Not only did Trinity move the needle when it came to female heroines in cinema — a monumental reason we had characters like Lara Croft, Black Widow, and more helm their own films and female-centric stories like Kill Bill, Mad Max: Fury Road, and Everything Everywhere All at Once– she also opened the conversation to the different types of womxn that exist in the world. Today, the tomboy character is fizzling out in favor of gender nonconforming characters who express themselves outside of strictly boy or girl. As for individuals who do identify as female, we’re starting to see a wide range of female expression in character. Why? Because women aren’t either the girly girl or the tough girl, we’re also in-between. We’re also both and we’re also neither.
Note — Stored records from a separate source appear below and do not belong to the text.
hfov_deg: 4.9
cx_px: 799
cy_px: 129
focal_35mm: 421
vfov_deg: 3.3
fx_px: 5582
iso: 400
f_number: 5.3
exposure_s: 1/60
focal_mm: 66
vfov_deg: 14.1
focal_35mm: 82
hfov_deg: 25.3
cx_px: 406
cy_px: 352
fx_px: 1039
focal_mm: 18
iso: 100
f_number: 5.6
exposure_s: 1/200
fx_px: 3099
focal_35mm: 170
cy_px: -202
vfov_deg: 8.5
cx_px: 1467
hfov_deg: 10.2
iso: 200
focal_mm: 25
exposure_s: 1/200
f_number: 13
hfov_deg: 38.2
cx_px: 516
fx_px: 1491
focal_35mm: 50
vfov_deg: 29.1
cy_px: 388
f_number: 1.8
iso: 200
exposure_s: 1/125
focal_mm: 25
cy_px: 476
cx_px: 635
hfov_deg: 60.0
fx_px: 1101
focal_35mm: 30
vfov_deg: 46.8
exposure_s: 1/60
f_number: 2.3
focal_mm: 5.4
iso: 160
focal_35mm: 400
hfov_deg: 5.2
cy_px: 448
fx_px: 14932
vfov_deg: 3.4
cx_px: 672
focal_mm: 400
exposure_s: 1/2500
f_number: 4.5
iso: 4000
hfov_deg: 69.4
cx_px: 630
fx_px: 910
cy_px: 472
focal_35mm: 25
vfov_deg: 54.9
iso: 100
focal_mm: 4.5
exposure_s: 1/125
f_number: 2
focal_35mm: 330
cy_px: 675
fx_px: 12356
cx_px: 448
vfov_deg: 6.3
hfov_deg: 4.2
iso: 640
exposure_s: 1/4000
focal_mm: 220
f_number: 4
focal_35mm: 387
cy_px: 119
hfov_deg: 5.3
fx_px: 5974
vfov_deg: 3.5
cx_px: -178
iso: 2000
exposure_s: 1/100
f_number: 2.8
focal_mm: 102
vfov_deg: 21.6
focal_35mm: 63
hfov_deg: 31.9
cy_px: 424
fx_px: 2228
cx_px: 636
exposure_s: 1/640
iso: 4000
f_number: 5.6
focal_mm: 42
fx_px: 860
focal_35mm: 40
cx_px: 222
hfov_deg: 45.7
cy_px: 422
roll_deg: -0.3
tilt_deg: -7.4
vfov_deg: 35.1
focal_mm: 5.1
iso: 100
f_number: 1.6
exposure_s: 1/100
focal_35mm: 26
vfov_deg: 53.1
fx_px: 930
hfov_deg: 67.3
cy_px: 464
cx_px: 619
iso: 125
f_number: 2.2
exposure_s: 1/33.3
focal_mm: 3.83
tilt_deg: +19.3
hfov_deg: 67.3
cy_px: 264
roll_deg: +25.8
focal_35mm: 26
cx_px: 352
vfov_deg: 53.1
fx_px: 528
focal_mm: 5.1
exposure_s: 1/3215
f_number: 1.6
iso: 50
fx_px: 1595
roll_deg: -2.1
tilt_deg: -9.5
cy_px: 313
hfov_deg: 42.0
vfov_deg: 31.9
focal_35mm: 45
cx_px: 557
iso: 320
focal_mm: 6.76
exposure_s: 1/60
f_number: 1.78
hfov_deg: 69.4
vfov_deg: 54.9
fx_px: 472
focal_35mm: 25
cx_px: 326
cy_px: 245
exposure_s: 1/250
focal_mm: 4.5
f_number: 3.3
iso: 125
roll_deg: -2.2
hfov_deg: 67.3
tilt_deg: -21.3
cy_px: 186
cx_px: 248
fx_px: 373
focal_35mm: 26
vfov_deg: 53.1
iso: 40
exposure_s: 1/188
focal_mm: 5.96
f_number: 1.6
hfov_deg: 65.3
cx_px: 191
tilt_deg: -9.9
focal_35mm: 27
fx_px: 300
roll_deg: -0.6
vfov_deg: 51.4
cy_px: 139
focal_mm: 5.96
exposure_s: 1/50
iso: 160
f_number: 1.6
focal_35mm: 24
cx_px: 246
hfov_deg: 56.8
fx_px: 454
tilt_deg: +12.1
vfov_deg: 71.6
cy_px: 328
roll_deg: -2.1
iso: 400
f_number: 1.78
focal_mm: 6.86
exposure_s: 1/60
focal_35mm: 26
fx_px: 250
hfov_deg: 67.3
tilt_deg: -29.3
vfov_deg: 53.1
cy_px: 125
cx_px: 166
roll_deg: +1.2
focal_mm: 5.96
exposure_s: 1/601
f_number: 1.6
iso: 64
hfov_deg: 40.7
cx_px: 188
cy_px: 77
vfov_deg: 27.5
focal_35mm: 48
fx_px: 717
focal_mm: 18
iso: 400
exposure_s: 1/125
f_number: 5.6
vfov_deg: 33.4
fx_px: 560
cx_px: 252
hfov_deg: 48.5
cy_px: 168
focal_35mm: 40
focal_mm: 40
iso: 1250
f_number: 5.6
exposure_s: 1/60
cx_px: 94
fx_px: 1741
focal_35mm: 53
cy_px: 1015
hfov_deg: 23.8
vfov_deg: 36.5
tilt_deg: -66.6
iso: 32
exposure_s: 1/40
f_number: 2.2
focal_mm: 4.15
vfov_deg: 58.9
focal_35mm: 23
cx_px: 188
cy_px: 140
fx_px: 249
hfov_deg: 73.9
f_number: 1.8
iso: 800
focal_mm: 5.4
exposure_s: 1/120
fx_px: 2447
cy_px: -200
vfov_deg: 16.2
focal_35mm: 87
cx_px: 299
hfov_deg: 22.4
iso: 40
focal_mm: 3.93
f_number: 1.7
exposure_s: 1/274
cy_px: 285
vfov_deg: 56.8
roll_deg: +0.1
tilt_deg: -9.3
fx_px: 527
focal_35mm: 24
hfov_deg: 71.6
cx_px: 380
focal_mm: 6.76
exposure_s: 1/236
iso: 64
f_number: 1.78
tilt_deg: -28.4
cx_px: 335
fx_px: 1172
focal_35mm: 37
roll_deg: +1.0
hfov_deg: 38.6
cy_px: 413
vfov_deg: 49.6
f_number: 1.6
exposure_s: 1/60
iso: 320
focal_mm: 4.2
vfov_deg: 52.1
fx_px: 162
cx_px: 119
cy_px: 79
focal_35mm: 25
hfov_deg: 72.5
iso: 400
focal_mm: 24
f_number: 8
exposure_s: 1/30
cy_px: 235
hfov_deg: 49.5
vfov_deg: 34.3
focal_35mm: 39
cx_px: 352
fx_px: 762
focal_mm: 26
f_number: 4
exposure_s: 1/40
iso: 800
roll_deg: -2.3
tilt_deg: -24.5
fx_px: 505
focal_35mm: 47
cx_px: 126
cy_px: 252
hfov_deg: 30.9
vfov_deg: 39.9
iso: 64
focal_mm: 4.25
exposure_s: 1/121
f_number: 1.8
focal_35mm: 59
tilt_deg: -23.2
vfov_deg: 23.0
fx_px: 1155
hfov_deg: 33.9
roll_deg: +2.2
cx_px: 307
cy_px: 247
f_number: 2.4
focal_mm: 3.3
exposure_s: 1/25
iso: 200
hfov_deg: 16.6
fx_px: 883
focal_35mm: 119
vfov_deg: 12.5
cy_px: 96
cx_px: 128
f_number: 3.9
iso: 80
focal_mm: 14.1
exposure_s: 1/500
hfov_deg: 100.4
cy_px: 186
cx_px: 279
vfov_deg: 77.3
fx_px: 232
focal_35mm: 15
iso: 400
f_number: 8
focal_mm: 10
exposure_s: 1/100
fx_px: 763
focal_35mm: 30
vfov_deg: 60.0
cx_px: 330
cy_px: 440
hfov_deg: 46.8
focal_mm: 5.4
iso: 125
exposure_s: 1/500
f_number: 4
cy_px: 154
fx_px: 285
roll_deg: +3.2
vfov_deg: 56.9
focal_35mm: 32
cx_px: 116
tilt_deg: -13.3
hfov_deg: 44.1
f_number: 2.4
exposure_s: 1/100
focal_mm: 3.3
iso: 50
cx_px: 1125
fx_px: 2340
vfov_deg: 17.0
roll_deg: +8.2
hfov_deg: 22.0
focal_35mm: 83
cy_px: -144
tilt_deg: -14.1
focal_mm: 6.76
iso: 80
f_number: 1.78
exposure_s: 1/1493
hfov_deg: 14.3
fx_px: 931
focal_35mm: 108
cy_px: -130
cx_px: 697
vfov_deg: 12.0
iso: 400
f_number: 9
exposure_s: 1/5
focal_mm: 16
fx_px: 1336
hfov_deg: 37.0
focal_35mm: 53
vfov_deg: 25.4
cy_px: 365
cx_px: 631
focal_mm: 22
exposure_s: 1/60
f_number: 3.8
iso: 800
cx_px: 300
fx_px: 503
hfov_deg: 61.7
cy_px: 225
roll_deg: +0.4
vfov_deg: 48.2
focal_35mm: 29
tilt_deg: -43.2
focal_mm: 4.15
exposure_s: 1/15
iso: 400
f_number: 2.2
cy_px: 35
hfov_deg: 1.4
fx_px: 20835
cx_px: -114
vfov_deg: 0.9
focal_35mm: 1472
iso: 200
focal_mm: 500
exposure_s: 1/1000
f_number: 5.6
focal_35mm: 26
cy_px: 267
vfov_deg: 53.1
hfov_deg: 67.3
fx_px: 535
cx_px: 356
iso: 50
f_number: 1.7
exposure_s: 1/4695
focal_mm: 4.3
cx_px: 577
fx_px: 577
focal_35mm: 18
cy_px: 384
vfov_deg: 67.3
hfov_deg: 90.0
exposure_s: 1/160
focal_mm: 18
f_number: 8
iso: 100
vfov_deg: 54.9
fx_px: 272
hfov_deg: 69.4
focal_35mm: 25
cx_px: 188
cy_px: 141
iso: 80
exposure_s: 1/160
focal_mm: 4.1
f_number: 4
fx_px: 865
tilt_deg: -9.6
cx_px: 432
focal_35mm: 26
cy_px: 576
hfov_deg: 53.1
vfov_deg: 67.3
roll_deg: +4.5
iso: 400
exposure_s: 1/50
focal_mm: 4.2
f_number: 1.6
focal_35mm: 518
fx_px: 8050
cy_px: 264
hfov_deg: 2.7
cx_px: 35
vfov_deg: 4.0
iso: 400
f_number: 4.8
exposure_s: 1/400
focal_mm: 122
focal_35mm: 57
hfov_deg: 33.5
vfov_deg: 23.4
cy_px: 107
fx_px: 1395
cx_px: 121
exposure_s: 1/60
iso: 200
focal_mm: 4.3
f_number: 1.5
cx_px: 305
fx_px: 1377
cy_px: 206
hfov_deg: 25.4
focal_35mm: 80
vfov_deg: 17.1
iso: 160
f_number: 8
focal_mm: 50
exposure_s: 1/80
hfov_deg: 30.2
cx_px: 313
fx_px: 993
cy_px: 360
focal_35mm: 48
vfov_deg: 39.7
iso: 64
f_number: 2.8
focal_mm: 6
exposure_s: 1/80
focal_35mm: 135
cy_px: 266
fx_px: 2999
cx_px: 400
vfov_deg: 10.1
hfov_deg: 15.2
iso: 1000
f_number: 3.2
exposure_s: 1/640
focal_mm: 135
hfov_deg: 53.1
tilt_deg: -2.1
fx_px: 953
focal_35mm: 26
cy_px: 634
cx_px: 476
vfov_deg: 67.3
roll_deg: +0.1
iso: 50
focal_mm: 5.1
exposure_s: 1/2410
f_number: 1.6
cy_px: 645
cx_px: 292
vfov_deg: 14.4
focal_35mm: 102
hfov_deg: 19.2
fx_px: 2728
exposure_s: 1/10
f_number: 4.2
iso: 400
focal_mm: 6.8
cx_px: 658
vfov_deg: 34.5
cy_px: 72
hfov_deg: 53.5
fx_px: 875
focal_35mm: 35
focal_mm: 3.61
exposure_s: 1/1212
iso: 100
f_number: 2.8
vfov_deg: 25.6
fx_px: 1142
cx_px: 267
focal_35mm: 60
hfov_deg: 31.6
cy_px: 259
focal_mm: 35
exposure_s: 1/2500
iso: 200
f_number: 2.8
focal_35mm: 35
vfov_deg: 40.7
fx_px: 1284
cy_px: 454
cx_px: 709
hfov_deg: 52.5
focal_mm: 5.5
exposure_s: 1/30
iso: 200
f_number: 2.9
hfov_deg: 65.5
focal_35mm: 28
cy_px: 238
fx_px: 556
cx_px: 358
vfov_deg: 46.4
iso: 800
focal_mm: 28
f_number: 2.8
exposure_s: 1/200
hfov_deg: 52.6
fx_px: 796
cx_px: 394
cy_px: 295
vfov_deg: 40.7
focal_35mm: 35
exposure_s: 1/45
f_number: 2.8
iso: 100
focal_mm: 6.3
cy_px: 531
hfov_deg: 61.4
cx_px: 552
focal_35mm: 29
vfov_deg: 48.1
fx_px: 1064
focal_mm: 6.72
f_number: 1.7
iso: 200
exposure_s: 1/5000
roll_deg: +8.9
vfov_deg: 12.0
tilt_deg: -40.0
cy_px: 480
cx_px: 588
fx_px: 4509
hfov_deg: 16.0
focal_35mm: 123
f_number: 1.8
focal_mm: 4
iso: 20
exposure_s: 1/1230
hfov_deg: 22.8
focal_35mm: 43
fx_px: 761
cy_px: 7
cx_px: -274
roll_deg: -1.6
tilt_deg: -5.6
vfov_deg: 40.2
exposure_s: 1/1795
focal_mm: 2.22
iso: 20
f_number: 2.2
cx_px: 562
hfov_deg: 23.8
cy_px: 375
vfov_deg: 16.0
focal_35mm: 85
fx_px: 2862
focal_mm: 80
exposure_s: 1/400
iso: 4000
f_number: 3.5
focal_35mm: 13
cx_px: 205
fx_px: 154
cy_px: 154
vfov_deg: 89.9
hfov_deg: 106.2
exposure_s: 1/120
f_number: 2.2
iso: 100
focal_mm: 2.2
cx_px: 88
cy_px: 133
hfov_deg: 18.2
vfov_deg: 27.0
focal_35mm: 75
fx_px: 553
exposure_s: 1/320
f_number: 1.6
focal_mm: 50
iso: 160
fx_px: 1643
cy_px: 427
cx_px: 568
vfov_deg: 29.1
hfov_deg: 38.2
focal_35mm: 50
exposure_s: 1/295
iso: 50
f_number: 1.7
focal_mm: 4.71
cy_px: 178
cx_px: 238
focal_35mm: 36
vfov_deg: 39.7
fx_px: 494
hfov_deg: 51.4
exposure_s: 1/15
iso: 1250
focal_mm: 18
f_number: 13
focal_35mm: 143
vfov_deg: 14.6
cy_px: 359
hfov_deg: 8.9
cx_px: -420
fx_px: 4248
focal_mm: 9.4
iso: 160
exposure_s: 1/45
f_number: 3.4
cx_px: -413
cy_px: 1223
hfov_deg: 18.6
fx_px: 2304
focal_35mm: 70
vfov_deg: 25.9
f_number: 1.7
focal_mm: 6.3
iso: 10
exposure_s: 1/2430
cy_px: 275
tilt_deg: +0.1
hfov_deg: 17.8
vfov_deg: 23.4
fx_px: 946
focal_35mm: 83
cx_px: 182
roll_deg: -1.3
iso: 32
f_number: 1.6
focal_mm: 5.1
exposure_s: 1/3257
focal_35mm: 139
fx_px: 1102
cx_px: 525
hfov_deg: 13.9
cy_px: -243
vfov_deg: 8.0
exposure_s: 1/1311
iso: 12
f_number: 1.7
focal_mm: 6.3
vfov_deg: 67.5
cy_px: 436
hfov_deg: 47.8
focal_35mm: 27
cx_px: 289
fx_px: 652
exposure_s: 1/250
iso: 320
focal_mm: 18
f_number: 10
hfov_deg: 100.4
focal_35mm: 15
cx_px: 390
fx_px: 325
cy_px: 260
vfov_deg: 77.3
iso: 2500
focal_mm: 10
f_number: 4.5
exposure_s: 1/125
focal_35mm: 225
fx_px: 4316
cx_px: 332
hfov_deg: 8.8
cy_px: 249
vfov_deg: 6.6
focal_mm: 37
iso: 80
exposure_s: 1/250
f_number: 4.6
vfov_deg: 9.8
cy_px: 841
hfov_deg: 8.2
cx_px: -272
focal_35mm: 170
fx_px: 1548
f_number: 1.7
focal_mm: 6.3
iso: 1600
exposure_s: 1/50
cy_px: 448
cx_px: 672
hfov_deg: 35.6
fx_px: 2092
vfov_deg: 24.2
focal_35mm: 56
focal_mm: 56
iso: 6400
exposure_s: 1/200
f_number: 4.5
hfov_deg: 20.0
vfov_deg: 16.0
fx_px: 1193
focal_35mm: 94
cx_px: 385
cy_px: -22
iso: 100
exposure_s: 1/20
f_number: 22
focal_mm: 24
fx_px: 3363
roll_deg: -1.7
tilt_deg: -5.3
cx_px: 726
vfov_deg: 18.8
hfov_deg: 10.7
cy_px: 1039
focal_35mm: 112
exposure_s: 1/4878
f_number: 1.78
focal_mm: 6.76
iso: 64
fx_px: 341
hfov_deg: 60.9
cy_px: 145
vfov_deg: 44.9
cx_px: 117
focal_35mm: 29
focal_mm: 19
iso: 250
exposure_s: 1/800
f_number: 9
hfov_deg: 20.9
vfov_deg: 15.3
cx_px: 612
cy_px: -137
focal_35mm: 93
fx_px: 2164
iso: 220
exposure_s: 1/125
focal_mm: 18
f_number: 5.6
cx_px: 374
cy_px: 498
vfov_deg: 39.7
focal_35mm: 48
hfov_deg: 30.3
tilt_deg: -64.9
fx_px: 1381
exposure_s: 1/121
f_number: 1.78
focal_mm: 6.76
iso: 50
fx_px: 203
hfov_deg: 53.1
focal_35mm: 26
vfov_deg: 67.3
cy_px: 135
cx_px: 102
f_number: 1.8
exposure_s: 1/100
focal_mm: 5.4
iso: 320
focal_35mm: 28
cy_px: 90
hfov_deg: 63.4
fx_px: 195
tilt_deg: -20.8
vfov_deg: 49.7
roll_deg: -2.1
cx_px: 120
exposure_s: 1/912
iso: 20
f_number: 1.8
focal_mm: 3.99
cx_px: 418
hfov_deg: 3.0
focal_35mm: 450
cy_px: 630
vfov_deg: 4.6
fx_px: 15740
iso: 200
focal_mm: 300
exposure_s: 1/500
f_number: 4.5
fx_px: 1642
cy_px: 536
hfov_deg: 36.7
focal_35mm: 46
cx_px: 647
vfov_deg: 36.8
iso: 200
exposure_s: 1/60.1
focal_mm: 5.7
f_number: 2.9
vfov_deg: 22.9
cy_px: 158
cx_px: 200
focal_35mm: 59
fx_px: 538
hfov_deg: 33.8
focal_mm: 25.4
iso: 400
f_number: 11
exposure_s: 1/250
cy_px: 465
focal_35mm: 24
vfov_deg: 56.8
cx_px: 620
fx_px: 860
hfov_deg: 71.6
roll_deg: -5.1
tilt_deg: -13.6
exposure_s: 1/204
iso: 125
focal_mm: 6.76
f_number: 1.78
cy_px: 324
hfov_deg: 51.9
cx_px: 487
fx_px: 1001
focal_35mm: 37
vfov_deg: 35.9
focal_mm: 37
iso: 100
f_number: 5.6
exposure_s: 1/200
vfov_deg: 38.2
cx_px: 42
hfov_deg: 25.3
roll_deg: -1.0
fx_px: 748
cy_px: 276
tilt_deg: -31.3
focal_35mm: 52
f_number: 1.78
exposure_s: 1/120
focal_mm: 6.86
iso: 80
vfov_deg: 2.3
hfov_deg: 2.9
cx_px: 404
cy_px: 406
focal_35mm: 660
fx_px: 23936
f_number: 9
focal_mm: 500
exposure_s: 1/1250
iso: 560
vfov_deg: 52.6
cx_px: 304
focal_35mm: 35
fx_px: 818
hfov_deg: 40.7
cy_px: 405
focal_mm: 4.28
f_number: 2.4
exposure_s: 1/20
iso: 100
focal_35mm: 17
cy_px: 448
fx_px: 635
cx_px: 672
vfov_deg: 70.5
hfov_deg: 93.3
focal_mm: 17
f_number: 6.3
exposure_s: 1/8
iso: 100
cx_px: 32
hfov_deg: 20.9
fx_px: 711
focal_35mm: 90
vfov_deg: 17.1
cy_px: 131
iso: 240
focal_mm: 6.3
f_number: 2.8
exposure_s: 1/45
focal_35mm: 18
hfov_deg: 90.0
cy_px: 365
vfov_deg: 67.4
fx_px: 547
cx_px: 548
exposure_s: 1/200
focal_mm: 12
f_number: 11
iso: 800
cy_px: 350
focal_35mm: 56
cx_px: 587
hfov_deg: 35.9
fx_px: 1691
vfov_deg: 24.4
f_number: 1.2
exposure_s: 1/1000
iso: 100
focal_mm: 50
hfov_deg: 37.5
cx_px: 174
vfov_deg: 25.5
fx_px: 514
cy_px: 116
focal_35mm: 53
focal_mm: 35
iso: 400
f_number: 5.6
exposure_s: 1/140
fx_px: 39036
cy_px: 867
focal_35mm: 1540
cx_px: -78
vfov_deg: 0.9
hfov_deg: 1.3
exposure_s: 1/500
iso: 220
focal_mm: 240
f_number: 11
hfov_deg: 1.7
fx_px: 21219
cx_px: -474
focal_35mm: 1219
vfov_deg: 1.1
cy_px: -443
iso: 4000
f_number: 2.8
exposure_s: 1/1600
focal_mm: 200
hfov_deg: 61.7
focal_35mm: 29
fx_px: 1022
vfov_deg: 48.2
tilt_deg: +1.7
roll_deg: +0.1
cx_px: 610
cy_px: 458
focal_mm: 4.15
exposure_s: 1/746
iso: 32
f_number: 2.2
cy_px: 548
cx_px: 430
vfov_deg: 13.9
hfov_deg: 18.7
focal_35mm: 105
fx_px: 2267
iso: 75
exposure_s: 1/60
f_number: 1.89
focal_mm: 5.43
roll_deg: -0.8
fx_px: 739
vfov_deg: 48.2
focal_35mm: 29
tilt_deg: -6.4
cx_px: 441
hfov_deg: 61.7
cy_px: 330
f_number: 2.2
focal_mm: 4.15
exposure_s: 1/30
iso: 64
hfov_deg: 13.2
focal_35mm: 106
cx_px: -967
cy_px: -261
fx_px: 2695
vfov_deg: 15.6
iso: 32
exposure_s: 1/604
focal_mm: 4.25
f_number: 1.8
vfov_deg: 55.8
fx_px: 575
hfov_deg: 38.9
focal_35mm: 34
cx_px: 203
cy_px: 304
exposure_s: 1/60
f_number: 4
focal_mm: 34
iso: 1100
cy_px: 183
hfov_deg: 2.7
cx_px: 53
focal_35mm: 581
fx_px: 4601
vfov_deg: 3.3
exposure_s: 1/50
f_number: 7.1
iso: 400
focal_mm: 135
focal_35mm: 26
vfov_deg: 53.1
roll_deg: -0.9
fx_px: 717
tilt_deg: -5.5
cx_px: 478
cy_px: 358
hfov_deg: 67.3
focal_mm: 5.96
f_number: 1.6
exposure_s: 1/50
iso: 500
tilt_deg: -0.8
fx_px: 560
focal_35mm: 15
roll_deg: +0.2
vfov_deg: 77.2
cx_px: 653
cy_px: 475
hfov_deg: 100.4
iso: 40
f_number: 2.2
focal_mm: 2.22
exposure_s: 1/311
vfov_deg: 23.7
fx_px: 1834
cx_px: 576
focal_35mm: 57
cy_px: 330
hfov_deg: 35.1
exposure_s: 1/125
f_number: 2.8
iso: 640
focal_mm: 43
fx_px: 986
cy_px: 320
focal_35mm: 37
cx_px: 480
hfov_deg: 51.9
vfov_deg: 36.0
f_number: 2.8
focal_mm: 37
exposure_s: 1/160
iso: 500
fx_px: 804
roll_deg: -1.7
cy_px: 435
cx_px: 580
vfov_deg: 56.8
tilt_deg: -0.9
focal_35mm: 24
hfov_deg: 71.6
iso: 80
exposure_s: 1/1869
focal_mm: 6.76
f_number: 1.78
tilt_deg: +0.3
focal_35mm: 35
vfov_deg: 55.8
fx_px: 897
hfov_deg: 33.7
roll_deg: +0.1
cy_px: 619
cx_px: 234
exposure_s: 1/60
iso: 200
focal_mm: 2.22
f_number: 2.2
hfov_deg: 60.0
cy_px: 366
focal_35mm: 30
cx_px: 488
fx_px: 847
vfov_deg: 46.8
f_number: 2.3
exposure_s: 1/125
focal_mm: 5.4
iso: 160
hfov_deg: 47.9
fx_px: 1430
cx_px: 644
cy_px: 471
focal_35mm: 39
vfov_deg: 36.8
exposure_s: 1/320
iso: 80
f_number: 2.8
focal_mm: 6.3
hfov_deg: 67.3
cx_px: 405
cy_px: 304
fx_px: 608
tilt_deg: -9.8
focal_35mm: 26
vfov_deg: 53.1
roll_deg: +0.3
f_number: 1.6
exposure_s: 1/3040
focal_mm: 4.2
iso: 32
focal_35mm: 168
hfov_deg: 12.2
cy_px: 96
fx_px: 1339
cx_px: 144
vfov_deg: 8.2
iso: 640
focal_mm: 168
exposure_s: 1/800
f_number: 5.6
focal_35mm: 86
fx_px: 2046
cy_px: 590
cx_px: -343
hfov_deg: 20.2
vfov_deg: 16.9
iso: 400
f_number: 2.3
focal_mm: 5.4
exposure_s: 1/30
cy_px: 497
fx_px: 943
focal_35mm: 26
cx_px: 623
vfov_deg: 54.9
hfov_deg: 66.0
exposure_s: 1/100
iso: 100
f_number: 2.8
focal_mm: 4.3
And we’re all just as much of a woman as the next. Everyone’s sense of self is at different points on the gender spectrum, but it’s when we find our individual point of balance that we become the most powerful, which is exactly what Trinity embodies. It’s no coincidence that Resurrections begins with Bugs (Jessica Henwick) watching a reenactment of the original opening scene. It’s no mistake that most of the physical callbacks in the fourth installment stem from Trinity. In addition, both Bugs and Neo run along a wall like Trinity, Morpheus (Yahya Abdul-Mateen II) incorporates Trinity’s cartwheel flip from The Matrix Revolutions, the way Smith (Jonathan Groff) shoots The Analyst (Neil Patrick Harris) mimics Trinity in the iconic lobby scene, and Trinity herself does her scorpion-kick. Of course, the climactic scene centers around Trinity’s awakening and of course she’s the one that flies. It all has to do with Trinity because, as Lexy said, Trinity is the reason why a lot of us are here. Of course she’s The One. She was always The One.
I am here because of her.
The Matrix has a lot of ideas and meanings that people can take, which is one of the many positive aspects of the films. But to me, The Matrix Resurrections, in particular, is both a celebration of and love letter to Trinity. She taught us that when you embrace every part of yourself, you will literally fly (just ask Neo). Now, Neo and the crew are returning the favor. Similar to them, Trinity is the reason why I am the way that I am today. She showed me that what I was feeling was valid, which gave me one less thing to worry about in adolescence. Which has to be the greatest magic trick of all: two women writing a character that another woman embodied, who showed me that I wasn’t an anomaly. Pretty magical.
The Matrix saga is currently available on HBO Max.